### YOUR GOAL
Go through the records below and report each line with "Hard" in it.

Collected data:
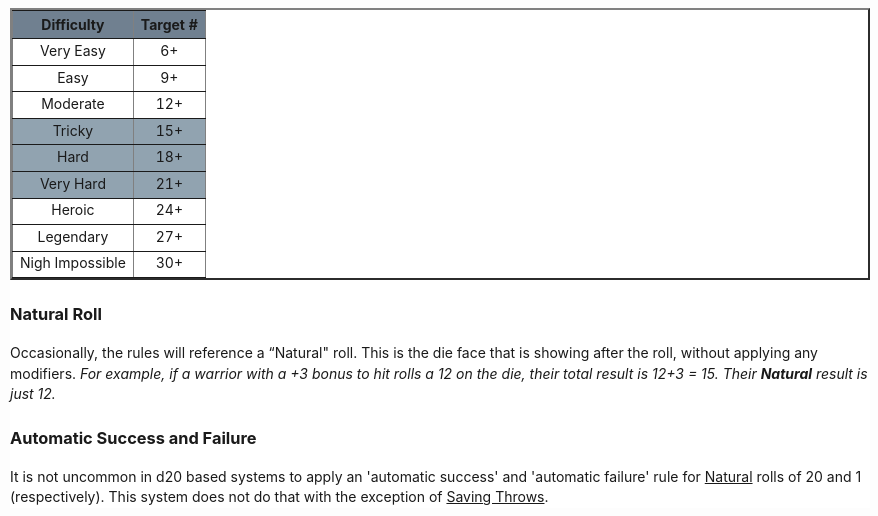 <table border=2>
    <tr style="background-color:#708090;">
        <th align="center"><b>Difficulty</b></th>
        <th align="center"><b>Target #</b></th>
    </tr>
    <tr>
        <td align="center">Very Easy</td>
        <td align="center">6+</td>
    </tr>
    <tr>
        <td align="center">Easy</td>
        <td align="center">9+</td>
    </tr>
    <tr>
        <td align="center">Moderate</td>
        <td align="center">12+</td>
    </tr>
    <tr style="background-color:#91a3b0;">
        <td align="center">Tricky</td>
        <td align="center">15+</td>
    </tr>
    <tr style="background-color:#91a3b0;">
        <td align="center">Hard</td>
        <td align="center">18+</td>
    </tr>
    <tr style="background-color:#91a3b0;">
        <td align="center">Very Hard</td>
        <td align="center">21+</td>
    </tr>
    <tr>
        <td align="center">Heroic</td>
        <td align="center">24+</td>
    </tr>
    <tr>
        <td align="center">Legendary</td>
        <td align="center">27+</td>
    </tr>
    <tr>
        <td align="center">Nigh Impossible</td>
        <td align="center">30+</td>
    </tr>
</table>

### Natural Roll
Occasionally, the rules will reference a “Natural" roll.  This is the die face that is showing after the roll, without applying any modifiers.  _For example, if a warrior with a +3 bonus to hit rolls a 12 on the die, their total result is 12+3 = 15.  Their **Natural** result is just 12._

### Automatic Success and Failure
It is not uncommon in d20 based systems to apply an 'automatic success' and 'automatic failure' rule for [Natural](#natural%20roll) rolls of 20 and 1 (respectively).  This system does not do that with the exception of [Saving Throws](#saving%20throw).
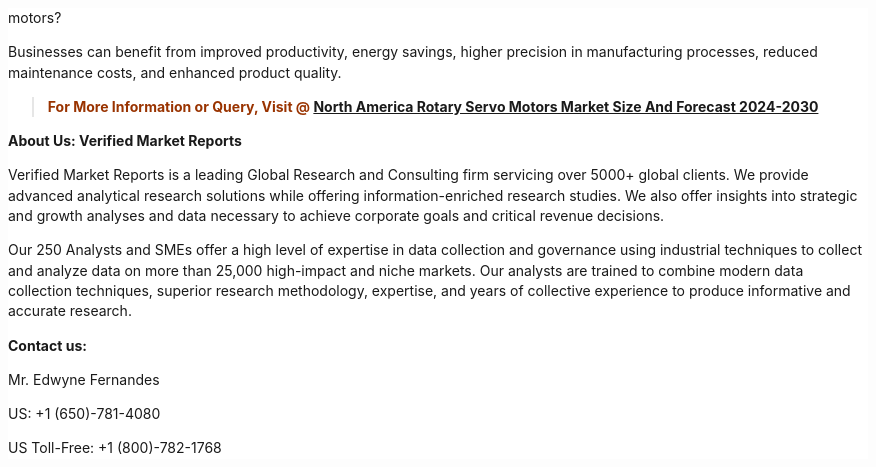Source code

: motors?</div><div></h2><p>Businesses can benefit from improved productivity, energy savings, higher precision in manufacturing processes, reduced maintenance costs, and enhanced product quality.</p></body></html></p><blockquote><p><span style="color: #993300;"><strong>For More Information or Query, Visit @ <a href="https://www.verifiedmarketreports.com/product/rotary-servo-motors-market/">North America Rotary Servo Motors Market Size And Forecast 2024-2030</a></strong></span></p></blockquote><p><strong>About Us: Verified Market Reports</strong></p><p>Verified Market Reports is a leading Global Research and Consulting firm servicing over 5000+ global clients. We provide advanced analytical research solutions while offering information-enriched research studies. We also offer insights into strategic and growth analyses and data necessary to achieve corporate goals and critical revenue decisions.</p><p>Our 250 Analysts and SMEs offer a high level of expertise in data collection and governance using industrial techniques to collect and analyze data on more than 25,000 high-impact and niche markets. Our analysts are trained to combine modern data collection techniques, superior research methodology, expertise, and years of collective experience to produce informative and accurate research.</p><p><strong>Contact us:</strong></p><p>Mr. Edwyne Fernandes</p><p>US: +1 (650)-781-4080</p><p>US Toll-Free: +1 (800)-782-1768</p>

### ANSWER AREA
        <td align="center">Hard</td>
        <td align="center">Very Hard</td>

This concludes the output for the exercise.